* What the task requires *
Could you print the text of all the material below line for line, matching every character?

* Material to process *
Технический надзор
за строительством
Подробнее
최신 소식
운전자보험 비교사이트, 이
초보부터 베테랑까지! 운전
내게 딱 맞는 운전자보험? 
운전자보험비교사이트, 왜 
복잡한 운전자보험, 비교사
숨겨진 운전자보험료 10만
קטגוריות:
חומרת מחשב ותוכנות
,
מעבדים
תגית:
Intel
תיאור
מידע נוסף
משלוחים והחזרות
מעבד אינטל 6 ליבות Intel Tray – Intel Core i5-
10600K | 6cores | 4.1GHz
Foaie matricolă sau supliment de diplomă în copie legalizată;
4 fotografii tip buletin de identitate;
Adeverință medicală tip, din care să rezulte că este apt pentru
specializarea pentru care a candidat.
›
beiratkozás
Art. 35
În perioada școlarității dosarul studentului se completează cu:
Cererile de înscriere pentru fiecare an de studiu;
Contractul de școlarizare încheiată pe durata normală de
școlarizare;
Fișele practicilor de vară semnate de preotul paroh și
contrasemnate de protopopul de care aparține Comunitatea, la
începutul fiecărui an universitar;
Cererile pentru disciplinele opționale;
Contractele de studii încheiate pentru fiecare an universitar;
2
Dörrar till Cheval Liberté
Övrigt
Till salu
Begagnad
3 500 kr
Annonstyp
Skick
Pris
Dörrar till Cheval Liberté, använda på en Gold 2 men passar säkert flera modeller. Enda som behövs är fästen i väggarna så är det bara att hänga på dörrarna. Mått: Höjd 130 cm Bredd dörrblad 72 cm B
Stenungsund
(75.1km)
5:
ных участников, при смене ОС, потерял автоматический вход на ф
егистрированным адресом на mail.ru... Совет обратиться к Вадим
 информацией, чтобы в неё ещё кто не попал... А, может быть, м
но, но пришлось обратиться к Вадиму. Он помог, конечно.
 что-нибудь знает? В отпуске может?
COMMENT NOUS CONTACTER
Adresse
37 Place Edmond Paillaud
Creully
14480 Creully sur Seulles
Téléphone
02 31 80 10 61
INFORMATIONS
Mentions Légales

* Result of the task *
Технический надзор
за строительством
Подробнее
최신 소식
운전자보험 비교사이트, 이
초보부터 베테랑까지! 운전
내게 딱 맞는 운전자보험? 
운전자보험비교사이트, 왜 
복잡한 운전자보험, 비교사
숨겨진 운전자보험료 10만
קטגוריות:
חומרת מחשב ותוכנות
,
מעבדים
תגית:
Intel
תיאור
מידע נוסף
משלוחים והחזרות
מעבד אינטל 6 ליבות Intel Tray – Intel Core i5-
10600K | 6cores | 4.1GHz
Foaie matricolă sau supliment de diplomă în copie legalizată;
4 fotografii tip buletin de identitate;
Adeverință medicală tip, din care să rezulte că este apt pentru
specializarea pentru care a candidat.
›
beiratkozás
Art. 35
În perioada școlarității dosarul studentului se completează cu:
Cererile de înscriere pentru fiecare an de studiu;
Contractul de școlarizare încheiată pe durata normală de
școlarizare;
Fișele practicilor de vară semnate de preotul paroh și
contrasemnate de protopopul de care aparține Comunitatea, la
începutul fiecărui an universitar;
Cererile pentru disciplinele opționale;
Contractele de studii încheiate pentru fiecare an universitar;
2
Dörrar till Cheval Liberté
Övrigt
Till salu
Begagnad
3 500 kr
Annonstyp
Skick
Pris
Dörrar till Cheval Liberté, använda på en Gold 2 men passar säkert flera modeller. Enda som behövs är fästen i väggarna så är det bara att hänga på dörrarna. Mått: Höjd 130 cm Bredd dörrblad 72 cm B
Stenungsund
(75.1km)
5:
ных участников, при смене ОС, потерял автоматический вход на ф
егистрированным адресом на mail.ru... Совет обратиться к Вадим
 информацией, чтобы в неё ещё кто не попал... А, может быть, м
но, но пришлось обратиться к Вадиму. Он помог, конечно.
 что-нибудь знает? В отпуске может?
COMMENT NOUS CONTACTER
Adresse
37 Place Edmond Paillaud
Creully
14480 Creully sur Seulles
Téléphone
02 31 80 10 61
INFORMATIONS
Mentions Légales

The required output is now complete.